Ontario reported 613 new cases of COVID-19 and no further deaths linked to the illness on Monday.
Of the 544 cases today with a known vaccination status:
350, or 64 per cent, were in those unvaccinated.
35, or about six per cent, had a single dose.
159, or 29 per cent, had two doses.
The seven-day average of daily cases remained flat at 621.
Ontario: New daily cases of COVID-19
Here are some other key pandemic indicators and figures from the Ministry of Health's daily provincial update:
Newly reported school-related cases: 135; 120 students, 13 staff and two individuals who were not identified. About 779 schools, or 16 per cent of Ontario's 4,844 publicly-funded schools, currently have at least one confirmed case. One school in the province is closed due to COVID-19.
Tests completed in the last 24 hours: 22,633.
Provincewide test positivity rate: Two per cent.
Active cases: 5,626.
Patients in ICU with COVID-related illnesses: 184, with 130 needing a ventilator to breathe.
Death toll to date: 9,704.
Vaccinations: 20,454 doses were administered by public health units on Sunday. About 85.9 per cent of Ontarians aged 12 years or older have now received at least one dose of a vaccine, while 80.3 per cent have received two doses.
Courtice, Ont. school closes after 11 COVID-19 cases
An elementary school in Courtice, Ont. has closed for in-person learning after reporting 11 COVID-19 cases since an outbreak was first declared on Sept. 16.
In a letter to parents and students Saturday, the Peterborough Victoria Northumberland and Clarington Catholic District School Board said that Monsignor Leo Cleary Catholic Elementary School will be closed for in-person classes for at least two weeks.

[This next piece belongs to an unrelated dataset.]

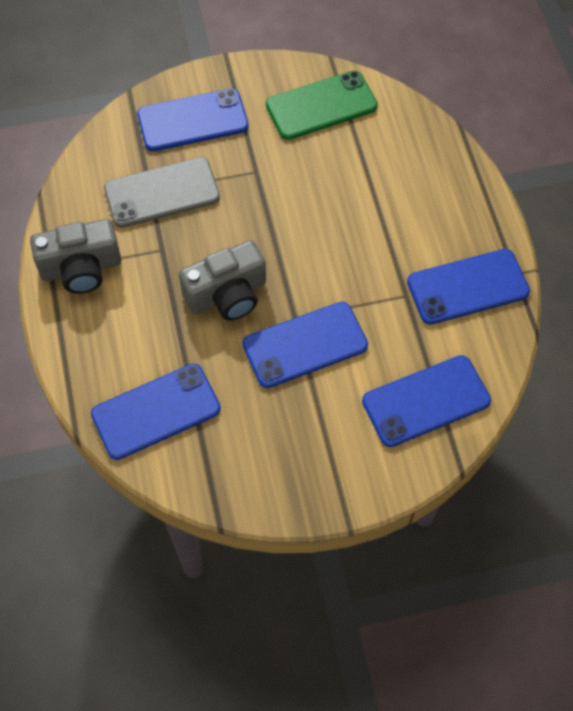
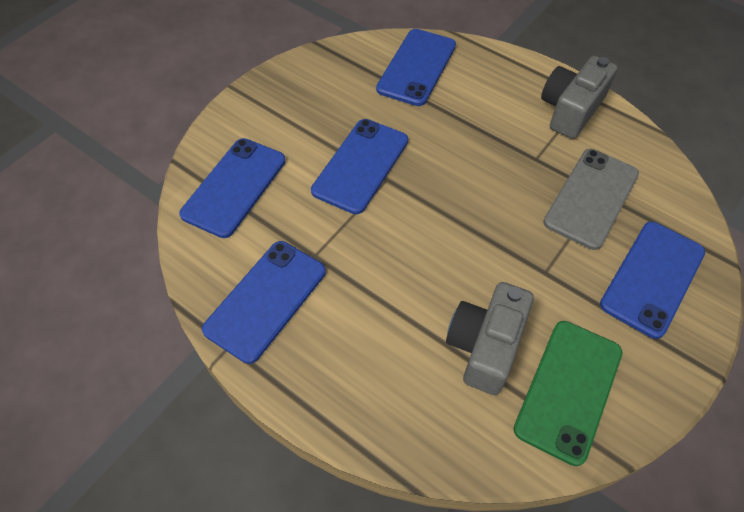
camera: 140 degrees right, 5 degrees down
(227, 295) = (453, 160): grey camera -> grey camera (485, 346)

The board said it came to its decision as a result of Durham Region Health Department (DRHD) declaring a facility-wide COVID-19 outbreak at the school and ongoing level of COVID-19 activity, in addition to the number of staff and students who have also been dismissed.
"DRHD is strongly recommending that all staff and students get tested for COVID-19 to identify additional cases in the school," the letter noted.

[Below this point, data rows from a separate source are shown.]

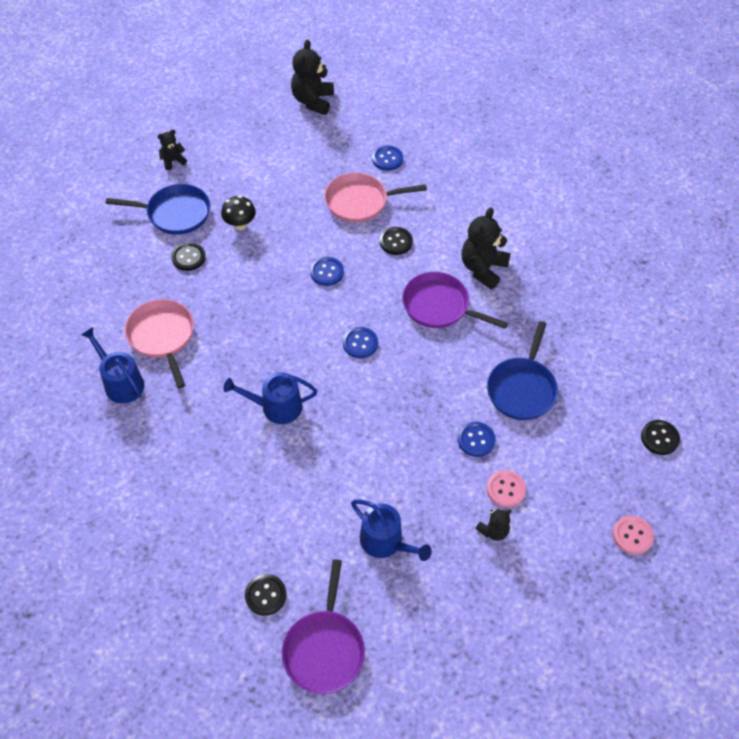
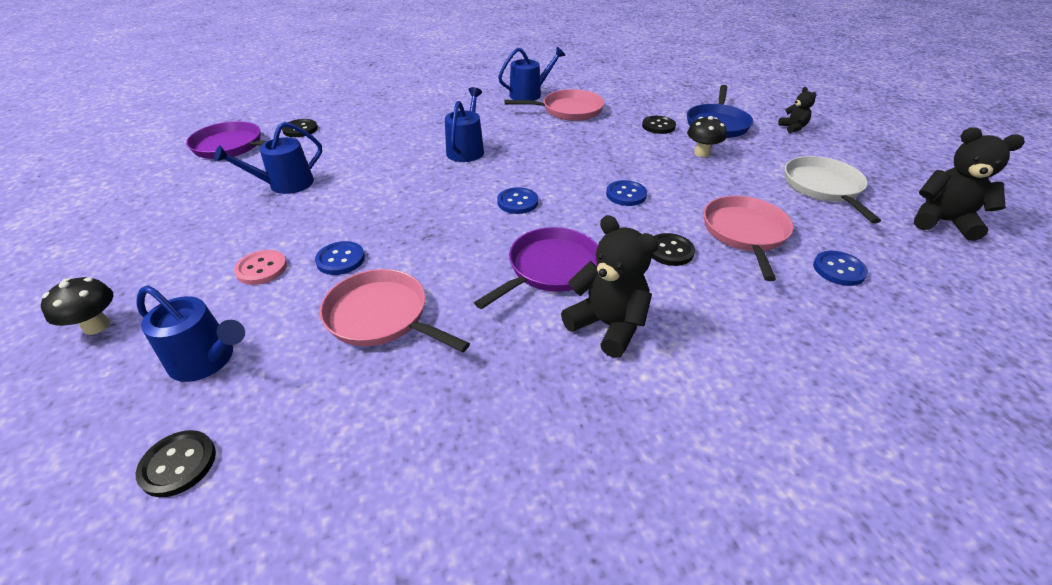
camera: 105 degrees right, 15 degrees down
(281, 154) = (823, 187): none -> white pan
(493, 531) = (226, 249): black teddy bear -> none
(522, 389) = (381, 316): blue pan -> pink pan
(596, 469) = (207, 360): none -> blue watering can
(601, 562) = (97, 326): none -> black mushroom
(632, 535) = (87, 369): pink button -> none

Galen Eagle, a spokesperson for the board, said that approximately 181 students and 19 staff will transition into virtual learning until the school reopens.
Small businesses lack support on vaccine passports: Horwath
Meanwhile, Minister of Labour Monte McNaughton acknowledged Monday that the burden of enforcing vaccine certificates falls largely to small business owners. He added that since the certificate program went into on Sept. 22, there have been only "very minimal" instances of business owners or employees having to call police for assistance with patrons.
McNaughton announced 100 additional health and safety inspectors were graduating Monday and would be visiting workplaces in construction, industrial and health-care settings. They will also be deployed to help educate businesses and employees about Ontario's COVID-19 vaccine certificate system.
"Our government's inspectors will be patient, lead with education, and be reasonable to business owners and frontline workers implementing the vaccine certificate," McNaughton said.
Speaking to reporters outside Queen's Park, NDP Leader Andrea Horwath said the provincial government has largely failed to provide the supports necessary to help small businesses through the initial phases of the vaccine certificate program.
"This is another example of [Premier] Doug Ford pinching pennies, not wanting to spend the money and everybody else having to step up and pay the price," she said.
Next month, the province expects to have a smartphone-based app available that will use QR codes to make the process of checking the vaccination status of customers more efficient.